In Malet la parte del leone spetta, infatti, a operai, lumpenproletariat, prostitute, piccoli artigiani, «irregolari». E se nei primi romanzi, le atmosfere evocassero la Parigi degli anni Trenta, in questo siamo negli anni Cinquanta.

TUTTI VOGLIONO dimenticare la guerra non potendo sapere che da lì a pochi anni irromperanno nelle strade della capitale francese i «dannati della terra» algerina, tunisina, indocinese che, in nome di «libertà, uguaglianza e fraternità», vogliono spezzare le catene del colonialismo. Cioè temi che hanno condizionato il noir francesce nella seconda metà del Novecento.

Nel Delitto al Luna Park, oltre che dimenticare la guerra e la complicità di molti connazionali nella deportazione e sterminio di ebrei e prigionieri politici, i francesi vogliono anche arricchirsi.

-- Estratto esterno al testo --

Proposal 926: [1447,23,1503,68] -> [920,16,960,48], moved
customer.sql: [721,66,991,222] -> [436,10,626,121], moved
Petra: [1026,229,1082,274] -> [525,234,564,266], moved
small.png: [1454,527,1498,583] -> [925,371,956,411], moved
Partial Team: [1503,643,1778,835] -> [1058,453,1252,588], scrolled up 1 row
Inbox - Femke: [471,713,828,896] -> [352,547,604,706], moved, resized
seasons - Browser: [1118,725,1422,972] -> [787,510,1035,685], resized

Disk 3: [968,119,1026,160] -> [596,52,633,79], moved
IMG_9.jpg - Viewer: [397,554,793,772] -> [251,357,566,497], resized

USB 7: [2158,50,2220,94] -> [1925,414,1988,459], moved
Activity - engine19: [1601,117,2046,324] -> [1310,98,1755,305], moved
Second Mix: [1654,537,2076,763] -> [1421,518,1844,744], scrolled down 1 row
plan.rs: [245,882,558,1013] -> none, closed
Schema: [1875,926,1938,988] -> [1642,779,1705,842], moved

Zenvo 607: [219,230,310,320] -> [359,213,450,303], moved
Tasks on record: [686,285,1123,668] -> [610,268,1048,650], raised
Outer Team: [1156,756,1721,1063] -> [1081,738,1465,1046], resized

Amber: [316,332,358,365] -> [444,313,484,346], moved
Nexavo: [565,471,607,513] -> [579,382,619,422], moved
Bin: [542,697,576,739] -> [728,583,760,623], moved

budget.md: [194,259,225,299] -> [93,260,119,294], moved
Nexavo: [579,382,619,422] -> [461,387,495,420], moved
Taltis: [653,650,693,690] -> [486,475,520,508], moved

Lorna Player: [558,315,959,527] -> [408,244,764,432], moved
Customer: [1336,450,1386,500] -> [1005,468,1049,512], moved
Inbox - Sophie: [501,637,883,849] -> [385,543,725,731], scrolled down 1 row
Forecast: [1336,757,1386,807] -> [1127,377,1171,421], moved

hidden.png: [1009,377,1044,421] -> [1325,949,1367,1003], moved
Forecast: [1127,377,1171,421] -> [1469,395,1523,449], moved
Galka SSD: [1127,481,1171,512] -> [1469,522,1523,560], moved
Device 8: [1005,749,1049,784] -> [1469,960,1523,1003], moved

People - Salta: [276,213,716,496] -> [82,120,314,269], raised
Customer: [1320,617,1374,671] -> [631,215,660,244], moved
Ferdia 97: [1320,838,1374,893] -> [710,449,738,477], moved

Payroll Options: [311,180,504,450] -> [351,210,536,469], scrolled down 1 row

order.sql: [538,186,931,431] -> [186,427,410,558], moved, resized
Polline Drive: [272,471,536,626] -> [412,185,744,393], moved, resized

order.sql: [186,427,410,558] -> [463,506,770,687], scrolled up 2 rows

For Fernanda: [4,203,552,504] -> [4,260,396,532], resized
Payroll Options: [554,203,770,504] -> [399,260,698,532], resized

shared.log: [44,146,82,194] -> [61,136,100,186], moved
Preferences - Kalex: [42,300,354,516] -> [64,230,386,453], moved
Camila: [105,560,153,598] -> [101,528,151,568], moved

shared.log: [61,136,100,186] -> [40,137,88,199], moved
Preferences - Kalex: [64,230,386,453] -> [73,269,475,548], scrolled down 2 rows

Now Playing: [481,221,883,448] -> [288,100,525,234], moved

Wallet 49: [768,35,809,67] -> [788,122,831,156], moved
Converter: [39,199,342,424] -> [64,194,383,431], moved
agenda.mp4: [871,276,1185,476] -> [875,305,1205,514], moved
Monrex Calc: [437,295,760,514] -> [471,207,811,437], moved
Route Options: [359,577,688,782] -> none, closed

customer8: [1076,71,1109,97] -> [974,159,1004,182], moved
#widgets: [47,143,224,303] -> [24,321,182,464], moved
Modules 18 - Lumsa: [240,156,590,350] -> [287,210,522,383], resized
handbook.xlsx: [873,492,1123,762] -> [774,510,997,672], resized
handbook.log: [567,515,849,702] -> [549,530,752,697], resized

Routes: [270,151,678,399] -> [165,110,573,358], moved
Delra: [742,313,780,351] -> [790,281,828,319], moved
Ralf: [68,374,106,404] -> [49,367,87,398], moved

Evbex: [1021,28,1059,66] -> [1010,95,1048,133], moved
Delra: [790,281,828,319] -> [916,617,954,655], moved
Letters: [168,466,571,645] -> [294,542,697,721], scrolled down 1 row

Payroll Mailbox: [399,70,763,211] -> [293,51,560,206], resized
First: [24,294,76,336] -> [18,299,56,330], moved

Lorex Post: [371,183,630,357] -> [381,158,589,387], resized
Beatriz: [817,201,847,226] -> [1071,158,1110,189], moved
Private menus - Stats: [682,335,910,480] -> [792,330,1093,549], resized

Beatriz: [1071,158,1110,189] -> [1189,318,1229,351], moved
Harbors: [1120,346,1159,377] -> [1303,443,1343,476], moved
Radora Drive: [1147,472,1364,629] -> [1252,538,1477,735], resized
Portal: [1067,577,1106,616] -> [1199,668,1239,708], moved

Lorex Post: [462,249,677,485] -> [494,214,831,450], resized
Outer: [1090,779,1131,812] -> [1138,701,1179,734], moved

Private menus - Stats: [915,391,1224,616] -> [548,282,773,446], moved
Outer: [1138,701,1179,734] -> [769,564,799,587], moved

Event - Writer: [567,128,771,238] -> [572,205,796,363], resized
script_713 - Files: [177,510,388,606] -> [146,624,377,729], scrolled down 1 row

Nestor Burma incappa in un malvivente con un passato da impiegato e deve difendersi per salvare la pelle.

Ci riuscirà, mettendo fine però alla vita del suo avversario. Pagina dopo pagina, emerge dal recente passato la rapina di un treno che trasportava due vagoni pieni di oro, un vignaiolo che vuol diventare importante, bulli di quartiere che hanno scelto i luna park per le loro scorribande; ragazze borghesi in fuga dalla prigione famigliare. E poliziotti nostalgici del tempo passato quando nessuno metteva in discussione il loro operato.

LÉO MALET è stato un grande scrittore di noir. Non nascondeva il suo amore per Dashiell Hammet e Raymond Chandler. In questo Delitto al Luna Park li omaggia espressamente, mettendo così in chiaro, per chi avesse dubbi, che nulla aveva a che fare con George Simenon, allora astro di successo del giallo francese. Recentemente, nella scoperta italiana di Malet in molti hanno, a ragione, sottolineato che l’autore non era certo secondo a Simenon.

ENTRAMBI SONO GRANDI scrittori, ma con stili antitetici. Simenon è il cantore della piccola borghesia conservatrice francese; Malet usa invece il noir per denunciare le diseguaglianze di classe perduranti nella patria di quella Marianna simbolo della prima rivoluzione moderna. È cioè uno scrittore partigiano che mantiene, tuttavia, intatto un ironico disincanto verso chi vuol raddrizzare, indipendentemente dai mezzi, il legno storto dell’umanità. Sta in questo disincanto la sua forza narrativa, nel tessere credibili trame della critica corrosiva della Francia gollista e borghese.